In direzione delle mura, costruzioni di fattura più modesta si susseguivano in schiere ordinate, dai tetti grigi e bombati: un mosaico con poche gradazioni dello stesso colore.
«Oh, Elidana, guarda da questa parte» sussurrò Marmorel, indicando delle nobildonne che passeggiavano per le strade. Anche Cora si voltò alla vista delle affascinanti signore con lunghe gonne e abiti rifiniti con pizzi e merletti.
«Ma non hanno caldo? C'è un sole che brucia la pelle, non capisco come facciano a non soffocare» commentò Elidana, allargando il colletto della camicia e con lo sguardo ai propri abiti.
Al contrario, Marmorel non staccava loro gli occhi di dosso. «Stai pur certa che l'eleganza si baratta con qualche sacrificio.»
«Sarà come dici tu, ma raggiungiamo Aran e Fez prima che ci lascino dietro.»
A metà strada per la stazione, Cora vide davanti a un edificio due uomini della stessa carnagione di Fez, indossavano abiti e ostentavano vessilli che non appartenevano a nessuna delle città della Repubblica. Il ragazzo, incuriosito, avvicinò all'amico e sussurrò: «Quelli sono zalesiani?»
I picchetti portavano lunghe sciabole legate a una cintura di stoffa e un turbante bianco. Immobili come statue poste a guardia del palazzo. Sopra le loro teste, attaccata al balcone del primo piano, sventolava una bandiera verde con una luna crescente al centro.
«È l'ambasciata del Sultanato di Zaal» borbottò Fez con fare indifferente e continuò a camminare. Anche quando le guardie lo intercettarono con i loro sguardi penetranti, il ragazzo proseguì per la sua strada. «Ricordo che siamo entrati lì dentro una volta, ma era notte fonda ed è stato molto tempo fa.»
«Sì, ma stai stringendo quella vite» disse Cora, indicando il bullone che Fez teneva tra le dita.
Lui scosse il capo e infilò rapido la mano in tasca. «Non è vero.»
Cora alzò le spalle e anche lui fece finta di nulla.
Marmorel si fermò a massaggiarsi le gambe. I capelli appiccicati sul collo. «Sono stanca» sbottò.
«Per la stazione ci vuole ancora un po'. Non voglio fare pause. Riposeremo sul treno» concluse Aran rosso in volto e sudato.
Udirono uno scoppio provenire da una strada secondaria e i passanti si voltarono. In poco tempo, un folto gruppo di gente si accalcò attorno a un macchinario fumante.
Era un carro con quattro ruote e senza cavalli. Cora e Fez sorrisero: era la prima volta che osservavano da vicino quel tipo di veicolo. Il pilota indossava occhiali molto spessi e un berretto di pelle. Scese dal posto di guida e andò ad aggiustare il grosso pentolone di rame al centro.
«È un motore a Seorite. Un vecchio sistema Cec. Girano per Clodia ormai da mesi» spiegò Aran. «Ma mio padre dice che a Edel erano già fuori produzione molto prima che iniziasse a commerciare con loro.»

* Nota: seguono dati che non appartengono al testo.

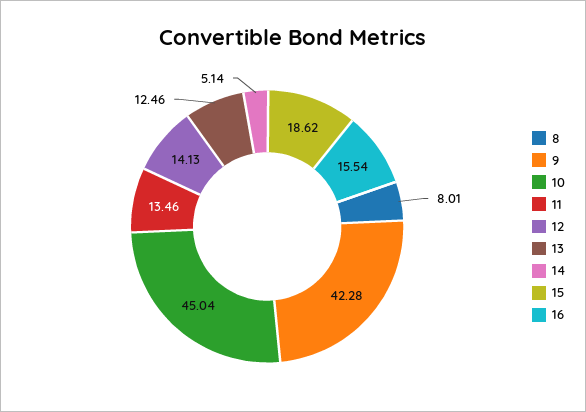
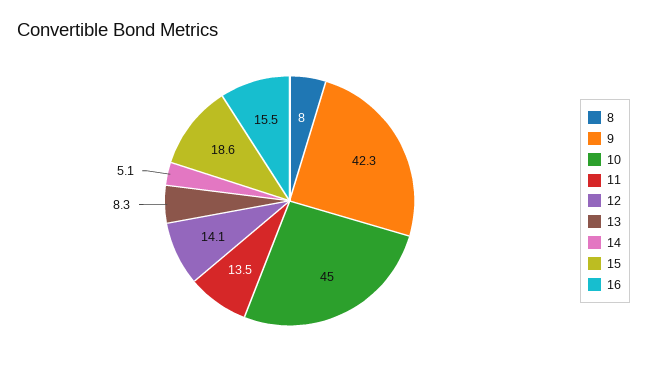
13: 12.46 -> 8.3

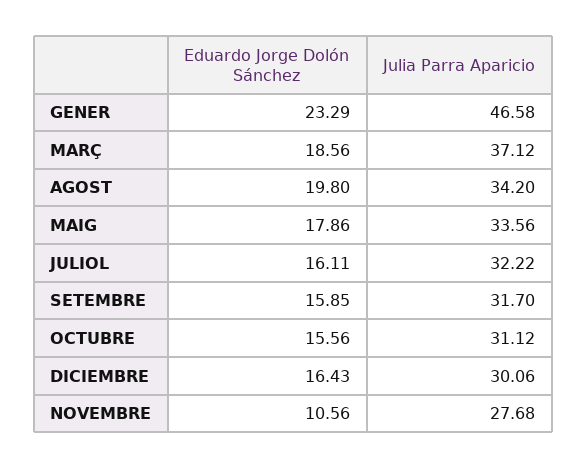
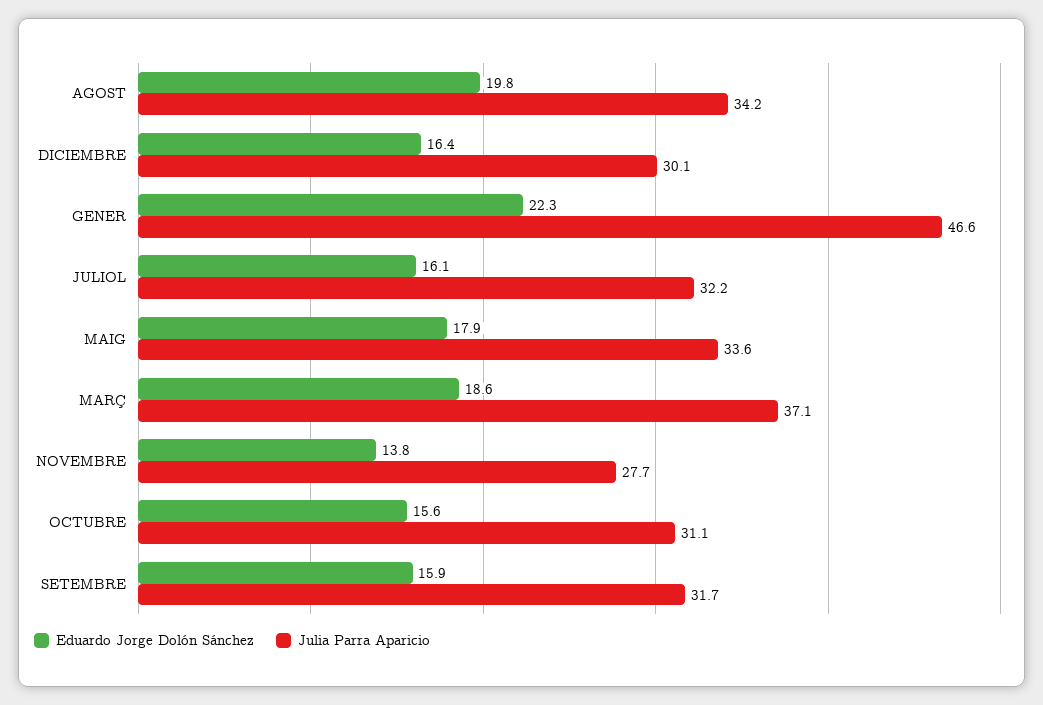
Eduardo Jorge Dolón Sánchez, GENER: 23.29 -> 22.3
Eduardo Jorge Dolón Sánchez, NOVEMBRE: 10.56 -> 13.8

Fez strinse la presa sulla spalla di Cora. «È bellissimo» biascicò. Un ulteriore boato fece indietreggiare gli astanti e il mezzo riprese la marcia traballante. Emetteva un forte stridio, talmente fastidioso che Cora dovette coprire le orecchie con le mani per non insordire, almeno fino a quando non fu abbastanza lontano da sopportarne il rumore.
«Ne voglio uno, Aran. Compriamolo, ti prego!» esclamò Fez.
«Hai idea di quanto costa? Beh, più di quanto abbiamo! Non se ne parla.» Aran sistemò per bene la sacca con le monete sulla schiena e disse: «Siamo in ritardo, davvero in ritardo! Dobbiamo sbrigarci.»
Tra il caldo che faceva sudare le mani e il continuo lamentarsi di Marmorel, arrivarono finalmente alla stazione. Un ampio rosone ne ricopriva la facciata principale e sotto di esso spiccavano le colonne che reggevano il soffitto, creando un portico che anticipava l'entrata.